### Problem description
Return the full listing, character for character.

### Input data
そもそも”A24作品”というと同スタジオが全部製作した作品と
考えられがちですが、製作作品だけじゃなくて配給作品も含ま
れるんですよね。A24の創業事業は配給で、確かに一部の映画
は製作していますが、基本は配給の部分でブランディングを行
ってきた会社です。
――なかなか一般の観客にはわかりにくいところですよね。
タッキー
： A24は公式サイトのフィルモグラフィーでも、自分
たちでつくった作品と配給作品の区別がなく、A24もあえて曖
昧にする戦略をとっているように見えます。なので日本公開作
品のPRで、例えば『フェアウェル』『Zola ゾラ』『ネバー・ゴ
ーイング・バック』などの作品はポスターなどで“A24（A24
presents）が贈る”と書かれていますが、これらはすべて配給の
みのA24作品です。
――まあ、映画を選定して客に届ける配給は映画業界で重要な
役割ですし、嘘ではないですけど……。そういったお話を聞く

### Task answer
そもそも”A24作品”というと同スタジオが全部製作した作品と
考えられがちですが、製作作品だけじゃなくて配給作品も含ま
れるんですよね。A24の創業事業は配給で、確かに一部の映画
は製作していますが、基本は配給の部分でブランディングを行
ってきた会社です。
――なかなか一般の観客にはわかりにくいところですよね。
タッキー
： A24は公式サイトのフィルモグラフィーでも、自分
たちでつくった作品と配給作品の区別がなく、A24もあえて曖
昧にする戦略をとっているように見えます。なので日本公開作
品のPRで、例えば『フェアウェル』『Zola ゾラ』『ネバー・ゴ
ーイング・バック』などの作品はポスターなどで“A24（A24
presents）が贈る”と書かれていますが、これらはすべて配給の
みのA24作品です。
――まあ、映画を選定して客に届ける配給は映画業界で重要な
役割ですし、嘘ではないですけど……。そういったお話を聞く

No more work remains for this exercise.